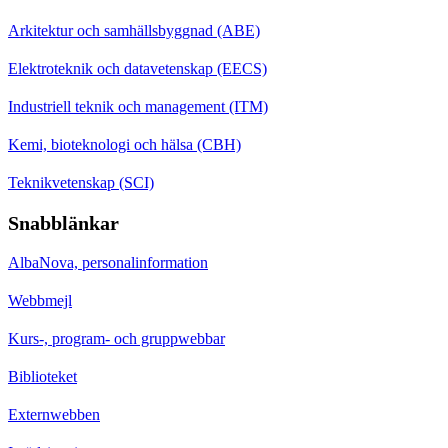
Arkitektur och samhällsbyggnad (ABE)
Elektroteknik och datavetenskap (EECS)
Industriell teknik och management (ITM)
Kemi, bioteknologi och hälsa (CBH)
Teknikvetenskap (SCI)
Snabblänkar
AlbaNova, personalinformation
Webbmejl
Kurs-, program- och gruppwebbar
Biblioteket
Externwebben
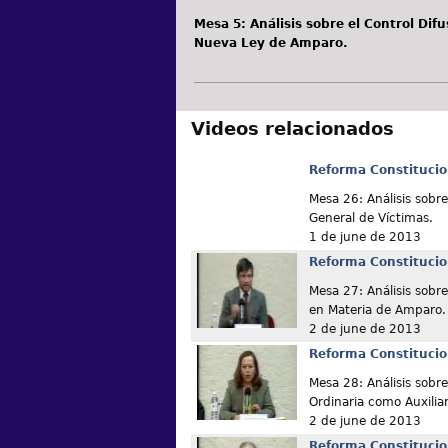
Mesa 5: Análisis sobre el Control Dif
Nueva Ley de Amparo.
Videos relacionados
Reforma Constitucio
Mesa 26: Análisis sobr
General de Víctimas.
1 de june de 2013
Reforma Constitucio
Mesa 27: Análisis sobre
en Materia de Amparo.
2 de june de 2013
Reforma Constitucio
Mesa 28: Análisis sobre
Ordinaria como Auxiliar
2 de june de 2013
Reforma Constitucio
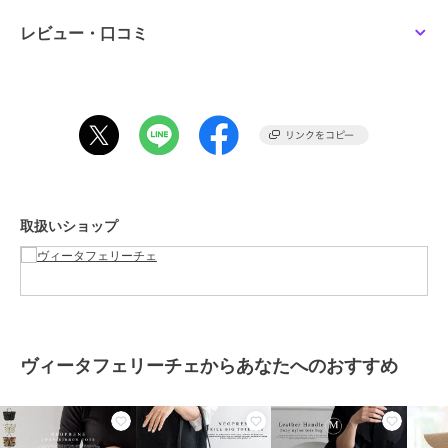
■サイズ等
レビュー・口コミ
●SIZE：高さ：約24cm / 幅：約36cm（上辺）約26cm（下辺） / マ
チ：約12.5cm
●ハンドル長さ：約30cm×幅：約1.5cm、持ち手高さ：約13cm
●ショルダーベルト長さ：約65～125cm×幅：約3cm（取り外し可能/
調節可）
●外ポケット：なし
●内ポケット：オープンポケット1、ファスナー付きポケット1
●ショルダーベルト重量：約73g
●バッグのみ重量：約460g
取扱いショップ
●素材：ネオプレーン(ネオプレン)
●仕様：2way
●バッグのメイン開閉口はマグネットになっております。
●※底板付き
期間限定セール開催中
ヴィータフェリーチェからあなたへのおすすめ
ブランド
ヴィータフェリーチェ
ショップ
ヴィータフェリーチェ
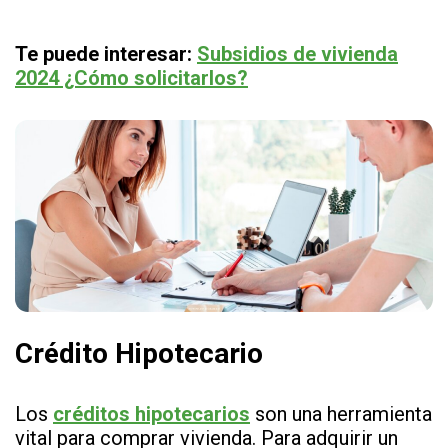
Te puede interesar:
Subsidios de vivienda
2024 ¿Cómo solicitarlos?
Crédito Hipotecario
Los
créditos hipotecarios
son una herramienta
vital para comprar vivienda. Para adquirir un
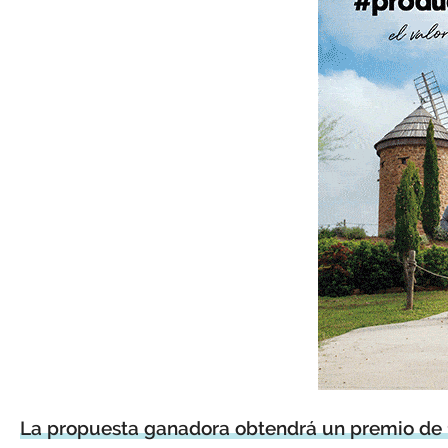
La propuesta ganadora obtendrá un premio de 15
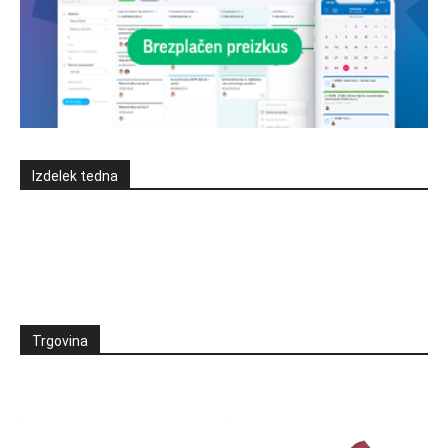
Izdelek tedna
Trgovina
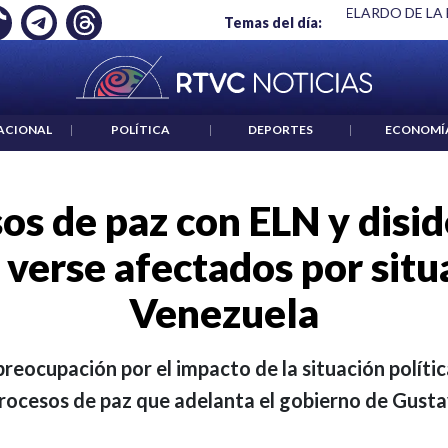
 ES UN CRIMEN": CARTA DE BETO CORAL
|
ABELARDO DE LA E
Temas del día:
ACIONAL
|
POLÍTICA
|
DEPORTES
|
ECONOMÍ
sos de paz con ELN y disi
 verse afectados por situ
Venezuela
reocupación por el impacto de la situación polític
procesos de paz que adelanta el gobierno de Gust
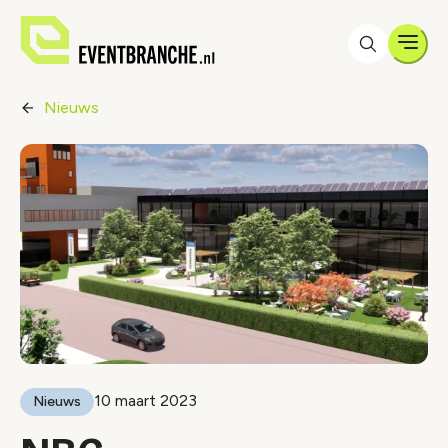
Men
Nieuws
10 maart 2023
Nieuws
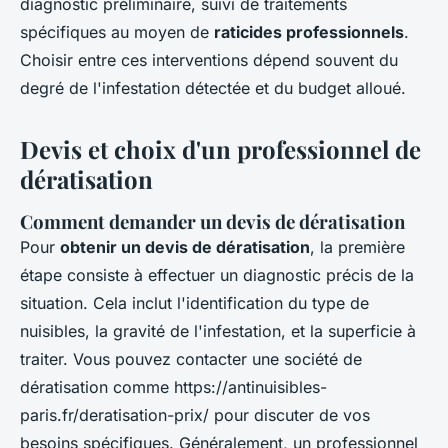
diagnostic préliminaire, suivi de traitements
spécifiques au moyen de
raticides professionnels
.
Choisir entre ces interventions dépend souvent du
degré de l'infestation détectée et du budget alloué.
Devis et choix d'un professionnel de
dératisation
Comment demander un devis de dératisation
Pour
obtenir un devis de dératisation
, la première
étape consiste à effectuer un diagnostic précis de la
situation. Cela inclut l'identification du type de
nuisibles, la gravité de l'infestation, et la superficie à
traiter. Vous pouvez contacter une société de
dératisation comme https://antinuisibles-
paris.fr/deratisation-prix/ pour discuter de vos
besoins spécifiques. Généralement, un professionnel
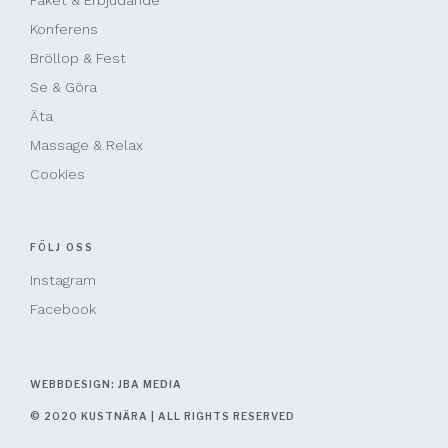
Paket & Erbjudande
Konferens
Bröllop & Fest
Se & Göra
Äta
Massage & Relax
Cookies
FÖLJ OSS
Instagram
Facebook
WEBBDESIGN: JBA MEDIA
© 2020 KUSTNÄRA | ALL RIGHTS RESERVED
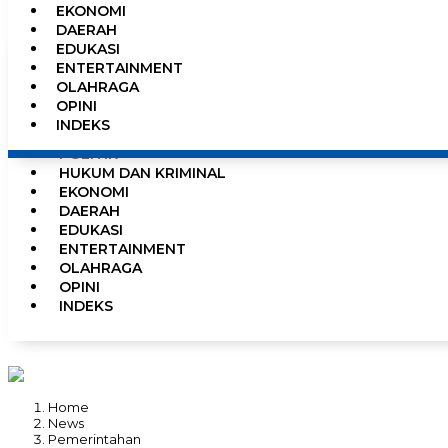
EKONOMI
0%
DAERAH
EDUKASI
ENTERTAINMENT
OLAHRAGA
HOME
OPINI
NEWS
INDEKS
PEMERINTAHAN
POLITIK
HUKUM DAN KRIMINAL
EKONOMI
DAERAH
EDUKASI
ENTERTAINMENT
OLAHRAGA
OPINI
INDEKS
Home
News
Pemerintahan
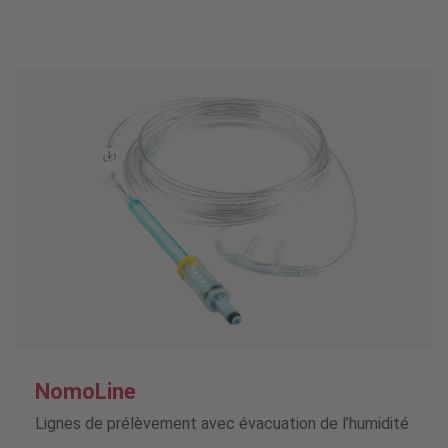
NomoLine
Lignes de prélèvement avec évacuation de l’humidité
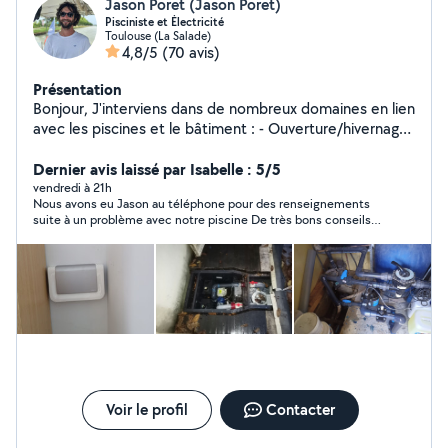
Jason Poret (Jason Poret)
Pisciniste et Électricité
Toulouse (La Salade)
4,8/5
(70 avis)
Présentation
Bonjour, J'interviens dans de nombreux domaines en lien
avec les piscines et le bâtiment : - Ouverture/hivernage
de piscine - Remise en état bassin - Changement de
matière filtrante - Rénovation et maintenance des
Dernier avis laissé par Isabelle : 5/5
systèmes de filtration piscine - Réparation volet roulant
vendredi à 21h
Nous avons eu Jason au téléphone pour des renseignements
- Détection de panne - Électricité piscine -
suite à un problème avec notre piscine De très bons conseils
Automatisation locaux de piscines (électrolyseur,
de la part de Jason.il a le temps d expliqué ce qu il fallait
régulateur de ph, régulateur de chlore...) - Électricité
faire.merci beaucoup Jason
bâtiment Je serais ravi de vous accompagner sur vos
différents projets. Belle journée, Jason Poret *CESU
possible pour les entretiens réguliers et ponctuels de
piscine (voir prix HT).
Voir le profil
Contacter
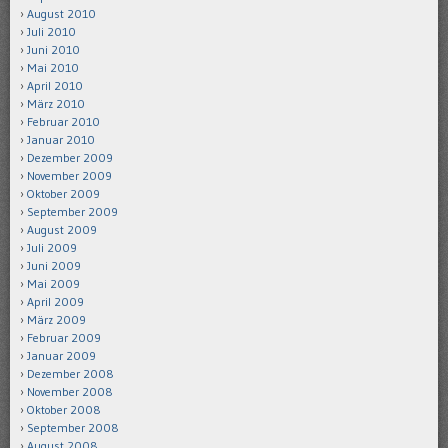
August 2010
Juli 2010
Juni 2010
Mai 2010
April 2010
März 2010
Februar 2010
Januar 2010
Dezember 2009
November 2009
Oktober 2009
September 2009
August 2009
Juli 2009
Juni 2009
Mai 2009
April 2009
März 2009
Februar 2009
Januar 2009
Dezember 2008
November 2008
Oktober 2008
September 2008
August 2008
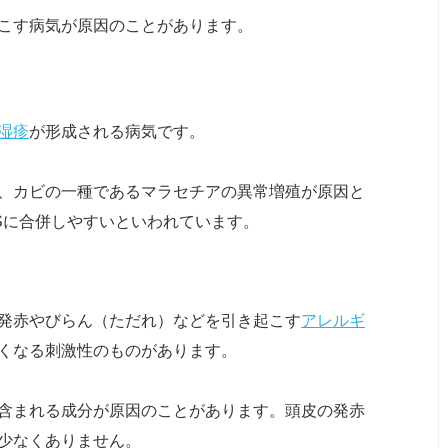
こす病気が原因のことがあります。
湿疹
が形成される病気です。
、カビの一種であるマラセチアの異常増殖が原因と
DSに合併しやすいといわれています。
発赤やびらん（ただれ）などを引き起こす
アレルギ
くなる刺激性のものがあります。
含まれる成分が原因のことがあります。頭皮の発赤
少なくありません。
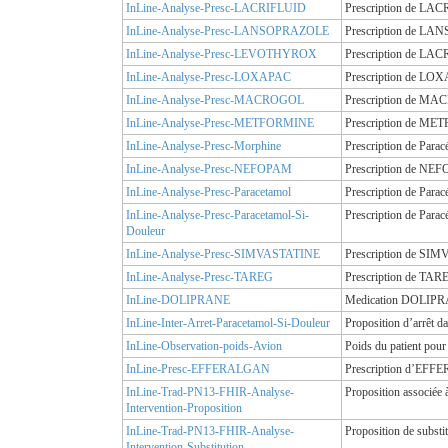
InLine-Analyse-Presc-LACRIFLUID
Prescription de LAC
InLine-Analyse-Presc-LANSOPRAZOLE
Prescription de LA
InLine-Analyse-Presc-LEVOTHYROX
Prescription de LAC
InLine-Analyse-Presc-LOXAPAC
Prescription de LOX
InLine-Analyse-Presc-MACROGOL
Prescription de MAC
InLine-Analyse-Presc-METFORMINE
Prescription de MET
InLine-Analyse-Presc-Morphine
Prescription de Para
InLine-Analyse-Presc-NEFOPAM
Prescription de NEF
InLine-Analyse-Presc-Paracetamol
Prescription de Para
InLine-Analyse-Presc-Paracetamol-Si-
Prescription de Para
Douleur
InLine-Analyse-Presc-SIMVASTATINE
Prescription de SIM
InLine-Analyse-Presc-TAREG
Prescription de TAR
InLine-DOLIPRANE
Medication DOLIPRA
InLine-Inter-Arret-Paracetamol-Si-Douleur
Proposition d’arrêt d
InLine-Observation-poids-Avion
Poids du patient pou
InLine-Presc-EFFERALGAN
Prescription d’EFF
InLine-Trad-PN13-FHIR-Analyse-
Proposition associée
Intervention-Proposition
InLine-Trad-PN13-FHIR-Analyse-
Proposition de substi
Intervention-Substitution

====

TASK OBJECTIVE ▸ Reproduce the text of all the records above, substituting "Berichten" for each occurrence of "Nieuws" and leaving everything else unchanged. Leave the pictures out of your answer.

SOLUTION FOR THIS EXERCISE ▸
Arkitektur och samhällsbyggnad (ABE)
Elektroteknik och datavetenskap (EECS)
Industriell teknik och management (ITM)
Kemi, bioteknologi och hälsa (CBH)
Teknikvetenskap (SCI)
Snabblänkar
AlbaNova, personalinformation
Webbmejl
Kurs-, program- och gruppwebbar
Biblioteket
Externwebben
Mesa 5: Análisis sobre el Control Dif
Nueva Ley de Amparo.
Videos relacionados
Reforma Constitucio
Mesa 26: Análisis sobr
General de Víctimas.
1 de june de 2013
Reforma Constitucio
Mesa 27: Análisis sobre
en Materia de Amparo.
2 de june de 2013
Reforma Constitucio
Mesa 28: Análisis sobre
Ordinaria como Auxiliar
2 de june de 2013
Reforma Constitucio
■サイズ等
レビュー・口コミ
●SIZE：高さ：約24cm / 幅：約36cm（上辺）約26cm（下辺） / マ
チ：約12.5cm
●ハンドル長さ：約30cm×幅：約1.5cm、持ち手高さ：約13cm
●ショルダーベルト長さ：約65～125cm×幅：約3cm（取り外し可能/
調節可）
●外ポケット：なし
●内ポケット：オープンポケット1、ファスナー付きポケット1
●ショルダーベルト重量：約73g
●バッグのみ重量：約460g
取扱いショップ
●素材：ネオプレーン(ネオプレン)
●仕様：2way
●バッグのメイン開閉口はマグネットになっております。
●※底板付き
期間限定セール開催中
ヴィータフェリーチェからあなたへのおすすめ
ブランド
ヴィータフェリーチェ
ショップ
ヴィータフェリーチェ
Te puede interesar:
Subsidios de vivienda
2024 ¿Cómo solicitarlos?
Crédito Hipotecario
Los
créditos hipotecarios
son una herramienta
vital para comprar vivienda. Para adquirir un
La propuesta ganadora obtendrá un premio de 15
Izdelek tedna
Trgovina
 ES UN CRIMEN": CARTA DE BETO CORAL
|
ABELARDO DE LA E
Temas del día:
ACIONAL
|
POLÍTICA
|
DEPORTES
|
ECONOMÍ
sos de paz con ELN y disi
 verse afectados por situ
Venezuela
reocupación por el impacto de la situación polític
procesos de paz que adelanta el gobierno de Gust
Men
Berichten
10 maart 2023
Berichten
diagnostic préliminaire, suivi de traitements
spécifiques au moyen de
raticides professionnels
.
Choisir entre ces interventions dépend souvent du
degré de l'infestation détectée et du budget alloué.
Devis et choix d'un professionnel de
dératisation
Comment demander un devis de dératisation
Pour
obtenir un devis de dératisation
, la première
étape consiste à effectuer un diagnostic précis de la
situation. Cela inclut l'identification du type de
nuisibles, la gravité de l'infestation, et la superficie à
traiter. Vous pouvez contacter une société de
dératisation comme https://antinuisibles-
paris.fr/deratisation-prix/ pour discuter de vos
besoins spécifiques. Généralement, un professionnel
Paket & Erbjudande
Konferens
Bröllop & Fest
Se & Göra
Äta
Massage & Relax
Cookies
FÖLJ OSS
Instagram
Facebook
WEBBDESIGN: JBA MEDIA
© 2020 KUSTNÄRA | ALL RIGHTS RESERVED
EKONOMI
0%
DAERAH
EDUKASI
ENTERTAINMENT
OLAHRAGA
HOME
OPINI
NEWS
INDEKS
PEMERINTAHAN
POLITIK
HUKUM DAN KRIMINAL
EKONOMI
DAERAH
EDUKASI
ENTERTAINMENT
OLAHRAGA
OPINI
INDEKS
Home
News
Pemerintahan
NomoLine
Lignes de prélèvement avec évacuation de l’humidité
Jason Poret (Jason Poret)
Pisciniste et Électricité
Toulouse (La Salade)
4,8/5
(70 avis)
Présentation
Bonjour, J'interviens dans de nombreux domaines en lien
avec les piscines et le bâtiment : - Ouverture/hivernage
de piscine - Remise en état bassin - Changement de
matière filtrante - Rénovation et maintenance des
Dernier avis laissé par Isabelle : 5/5
systèmes de filtration piscine - Réparation volet roulant
vendredi à 21h
Nous avons eu Jason au téléphone pour des renseignements
- Détection de panne - Électricité piscine -
suite à un problème avec notre piscine De très bons conseils
Automatisation locaux de piscines (électrolyseur,
de la part de Jason.il a le temps d expliqué ce qu il fallait
régulateur de ph, régulateur de chlore...) - Électricité
faire.merci beaucoup Jason
bâtiment Je serais ravi de vous accompagner sur vos
différents projets. Belle journée, Jason Poret *CESU
possible pour les entretiens réguliers et ponctuels de
piscine (voir prix HT).
Voir le profil
Contacter
August 2010
Juli 2010
Juni 2010
Mai 2010
April 2010
März 2010
Februar 2010
Januar 2010
Dezember 2009
November 2009
Oktober 2009
September 2009
August 2009
Juli 2009
Juni 2009
Mai 2009
April 2009
März 2009
Februar 2009
Januar 2009
Dezember 2008
November 2008
Oktober 2008
September 2008
August 2008
こす病気が原因のことがあります。
湿疹
が形成される病気です。
、カビの一種であるマラセチアの異常増殖が原因と
DSに合併しやすいといわれています。
発赤やびらん（ただれ）などを引き起こす
アレルギ
くなる刺激性のものがあります。
含まれる成分が原因のことがあります。頭皮の発赤
少なくありません。
InLine-Analyse-Presc-LACRIFLUID
Prescription de LAC
InLine-Analyse-Presc-LANSOPRAZOLE
Prescription de LA
InLine-Analyse-Presc-LEVOTHYROX
Prescription de LAC
InLine-Analyse-Presc-LOXAPAC
Prescription de LOX
InLine-Analyse-Presc-MACROGOL
Prescription de MAC
InLine-Analyse-Presc-METFORMINE
Prescription de MET
InLine-Analyse-Presc-Morphine
Prescription de Para
InLine-Analyse-Presc-NEFOPAM
Prescription de NEF
InLine-Analyse-Presc-Paracetamol
Prescription de Para
InLine-Analyse-Presc-Paracetamol-Si-
Prescription de Para
Douleur
InLine-Analyse-Presc-SIMVASTATINE
Prescription de SIM
InLine-Analyse-Presc-TAREG
Prescription de TAR
InLine-DOLIPRANE
Medication DOLIPRA
InLine-Inter-Arret-Paracetamol-Si-Douleur
Proposition d’arrêt d
InLine-Observation-poids-Avion
Poids du patient pou
InLine-Presc-EFFERALGAN
Prescription d’EFF
InLine-Trad-PN13-FHIR-Analyse-
Proposition associée
Intervention-Proposition
InLine-Trad-PN13-FHIR-Analyse-
Proposition de substi
Intervention-Substitution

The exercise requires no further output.